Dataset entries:
[Start of Attachment]
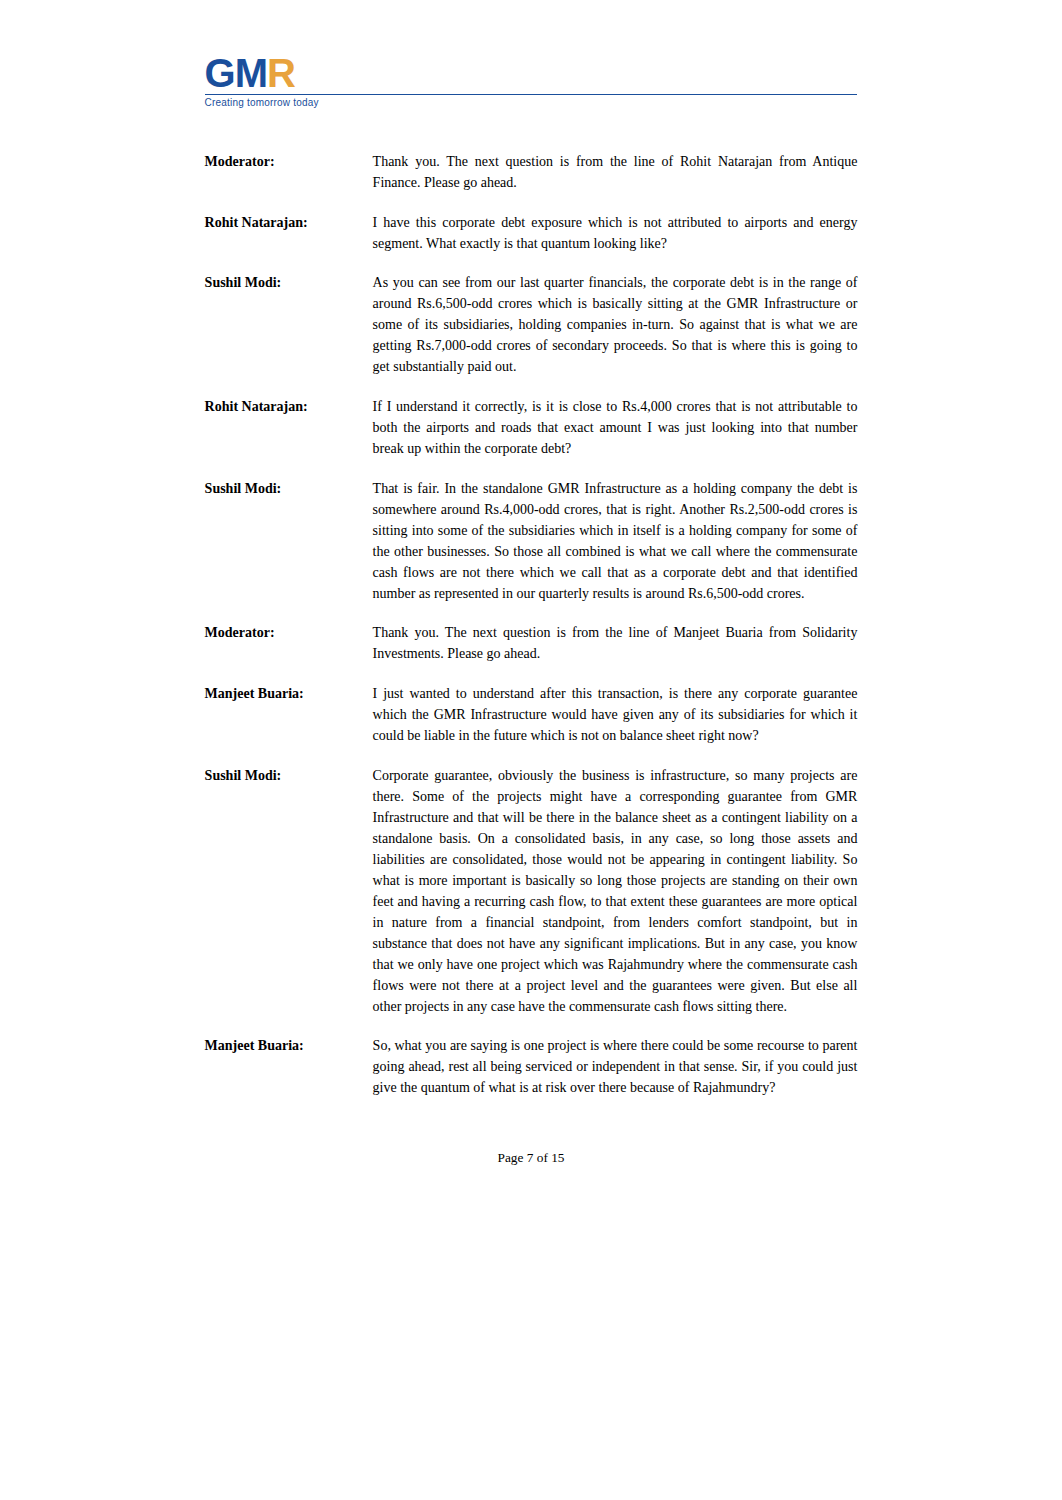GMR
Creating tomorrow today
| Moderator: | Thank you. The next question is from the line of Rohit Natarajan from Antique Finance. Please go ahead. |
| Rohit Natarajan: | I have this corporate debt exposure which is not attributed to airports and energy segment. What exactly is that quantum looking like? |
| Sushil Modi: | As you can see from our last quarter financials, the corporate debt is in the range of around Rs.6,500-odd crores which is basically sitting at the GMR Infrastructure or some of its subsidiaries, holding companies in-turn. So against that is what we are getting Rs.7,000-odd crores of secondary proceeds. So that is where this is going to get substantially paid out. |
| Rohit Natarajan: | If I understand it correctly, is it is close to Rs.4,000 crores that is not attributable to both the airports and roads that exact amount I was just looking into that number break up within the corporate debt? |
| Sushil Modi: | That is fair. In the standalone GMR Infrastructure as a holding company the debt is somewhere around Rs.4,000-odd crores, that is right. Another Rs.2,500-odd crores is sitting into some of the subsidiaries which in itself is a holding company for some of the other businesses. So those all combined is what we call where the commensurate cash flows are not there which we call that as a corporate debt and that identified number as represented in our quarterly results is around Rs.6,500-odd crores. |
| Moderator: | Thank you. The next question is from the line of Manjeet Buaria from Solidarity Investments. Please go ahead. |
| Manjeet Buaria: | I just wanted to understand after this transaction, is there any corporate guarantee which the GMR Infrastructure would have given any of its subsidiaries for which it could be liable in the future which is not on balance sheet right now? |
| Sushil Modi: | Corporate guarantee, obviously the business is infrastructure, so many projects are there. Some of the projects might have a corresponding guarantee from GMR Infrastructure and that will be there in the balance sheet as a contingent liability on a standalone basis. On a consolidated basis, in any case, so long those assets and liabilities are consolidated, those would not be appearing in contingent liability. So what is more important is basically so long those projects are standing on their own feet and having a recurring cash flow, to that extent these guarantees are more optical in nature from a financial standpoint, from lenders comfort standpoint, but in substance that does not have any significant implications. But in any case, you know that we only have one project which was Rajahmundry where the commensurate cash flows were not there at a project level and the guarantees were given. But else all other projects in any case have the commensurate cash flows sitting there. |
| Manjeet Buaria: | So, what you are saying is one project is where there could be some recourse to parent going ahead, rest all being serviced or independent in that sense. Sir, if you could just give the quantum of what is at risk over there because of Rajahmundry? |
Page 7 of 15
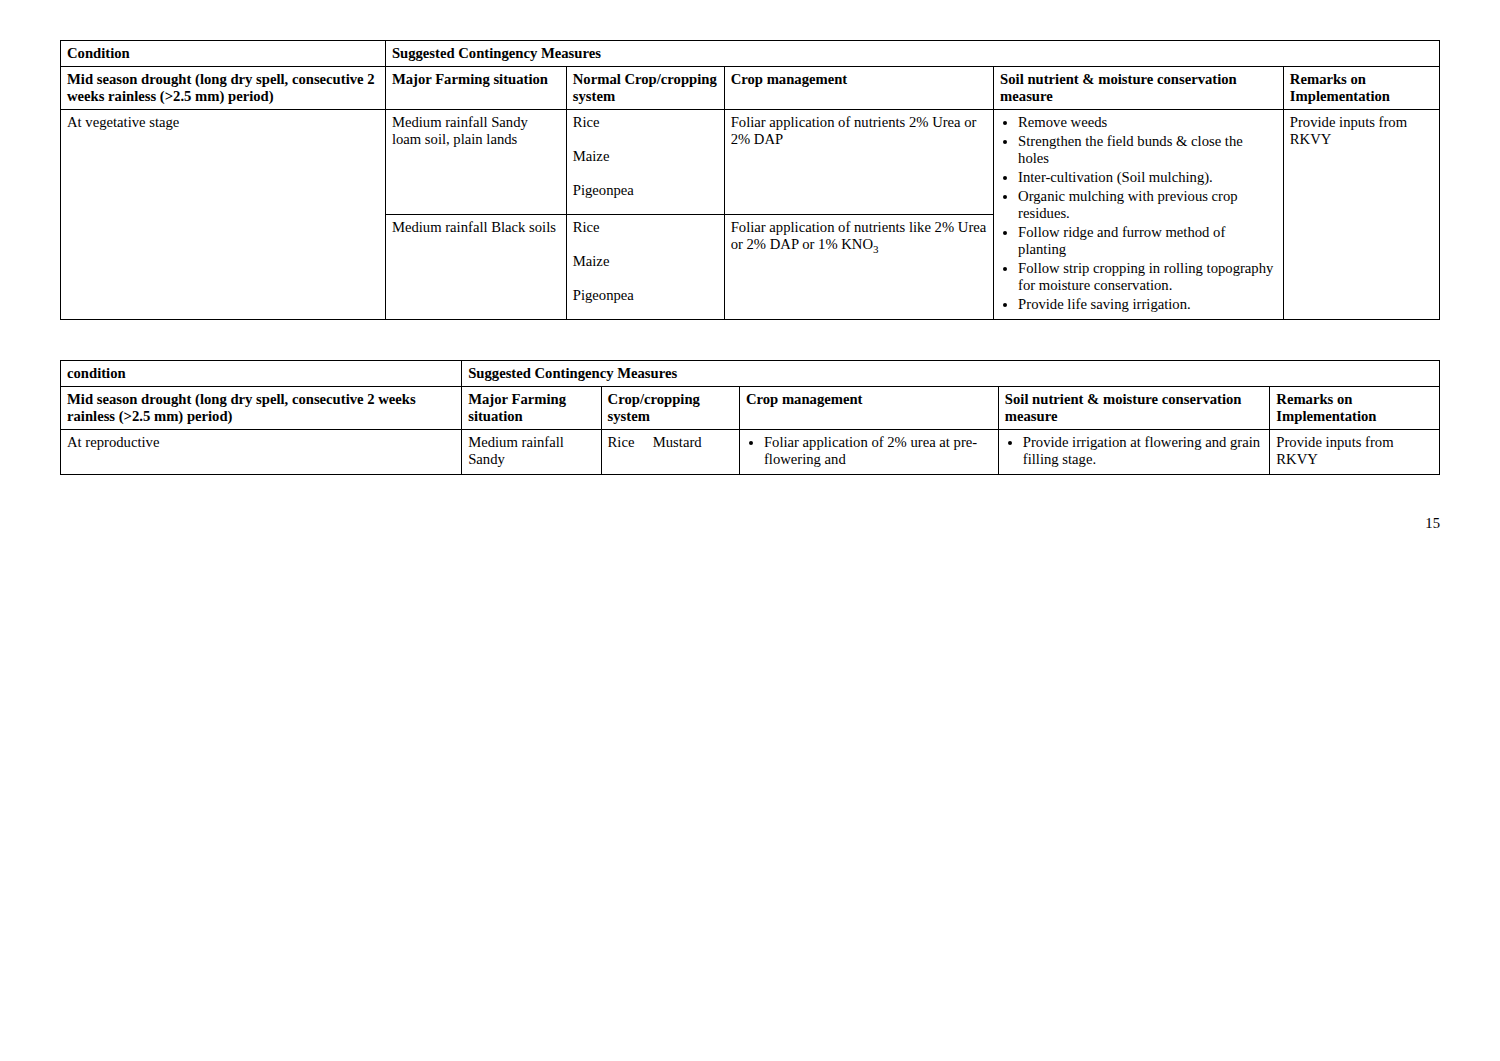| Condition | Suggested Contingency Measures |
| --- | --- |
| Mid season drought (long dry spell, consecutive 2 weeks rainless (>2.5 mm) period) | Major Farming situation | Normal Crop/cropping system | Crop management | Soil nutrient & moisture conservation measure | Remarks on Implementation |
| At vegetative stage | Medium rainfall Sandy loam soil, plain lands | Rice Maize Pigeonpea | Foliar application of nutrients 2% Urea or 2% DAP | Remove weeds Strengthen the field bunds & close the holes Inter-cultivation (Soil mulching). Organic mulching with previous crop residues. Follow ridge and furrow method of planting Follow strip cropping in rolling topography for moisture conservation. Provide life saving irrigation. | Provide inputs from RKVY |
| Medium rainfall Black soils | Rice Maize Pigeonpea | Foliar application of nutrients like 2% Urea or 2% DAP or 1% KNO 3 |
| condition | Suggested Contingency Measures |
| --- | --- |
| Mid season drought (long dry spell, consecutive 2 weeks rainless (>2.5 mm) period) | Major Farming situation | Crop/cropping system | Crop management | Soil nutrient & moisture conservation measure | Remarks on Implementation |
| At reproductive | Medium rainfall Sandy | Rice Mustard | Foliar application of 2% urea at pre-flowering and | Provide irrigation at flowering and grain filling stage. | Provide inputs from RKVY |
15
[End of Attachment]
**Problem to work on:** Copy every line in the records above that contains the word "Thank".

**Solution to the exercise:**
| Moderator: | Thank you. The next question is from the line of Rohit Natarajan from Antique Finance. Please go ahead. |
| Moderator: | Thank you. The next question is from the line of Manjeet Buaria from Solidarity Investments. Please go ahead. |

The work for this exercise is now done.